**Description of the task:** For the records below, tally every line that has the word "bowl" and reply with the number alone.
--- Records shown ---
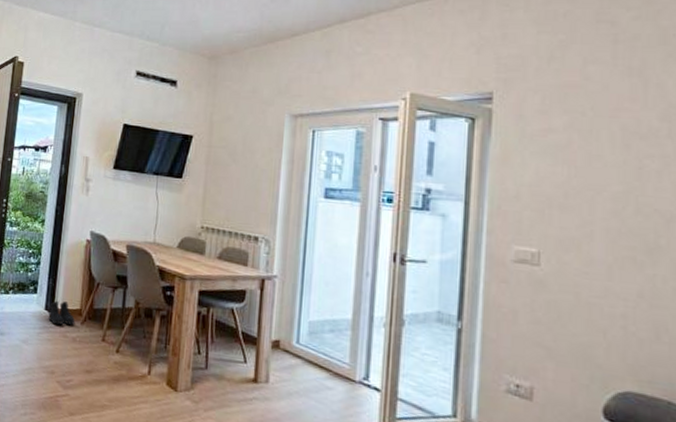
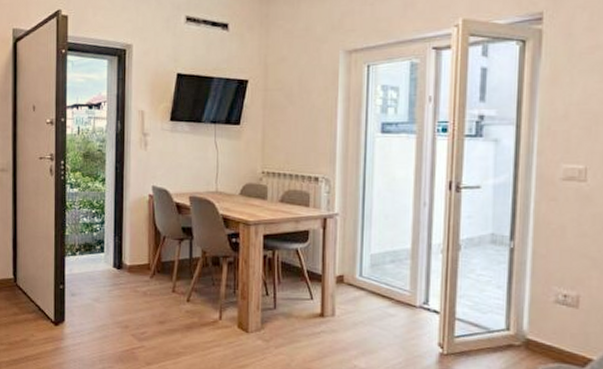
boots: present [48,301,75,325] -> none [117,257,145,281]

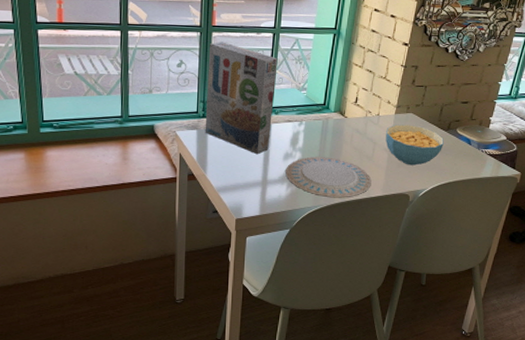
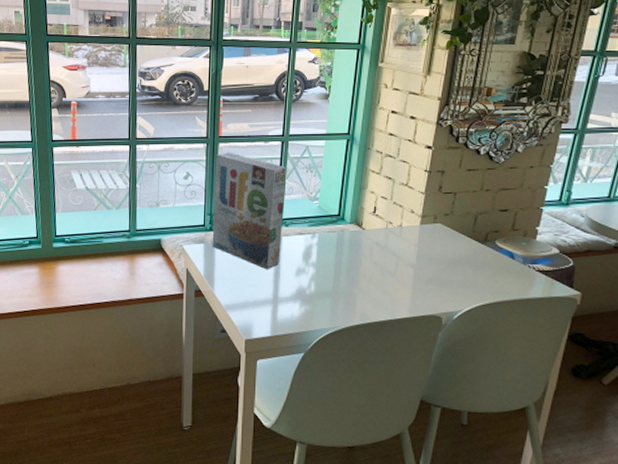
plate: present [285,156,371,198] -> none [298,272,396,319]
cereal bowl: present [386,124,444,166] -> none [410,236,480,283]

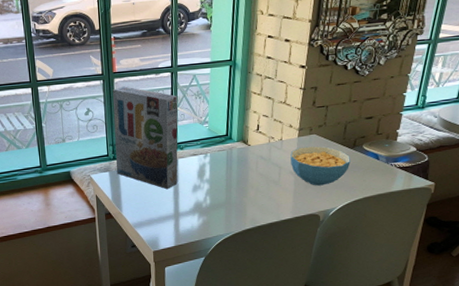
cereal bowl: none [410,236,480,283] -> present [290,146,350,186]

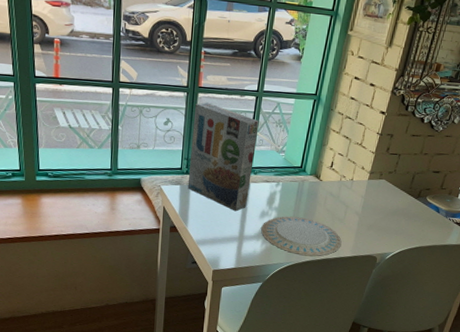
plate: none [196,185,280,224] -> present [261,216,342,257]
cereal bowl: present [290,146,350,186] -> none [357,189,413,230]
---
**Exercise response:** 3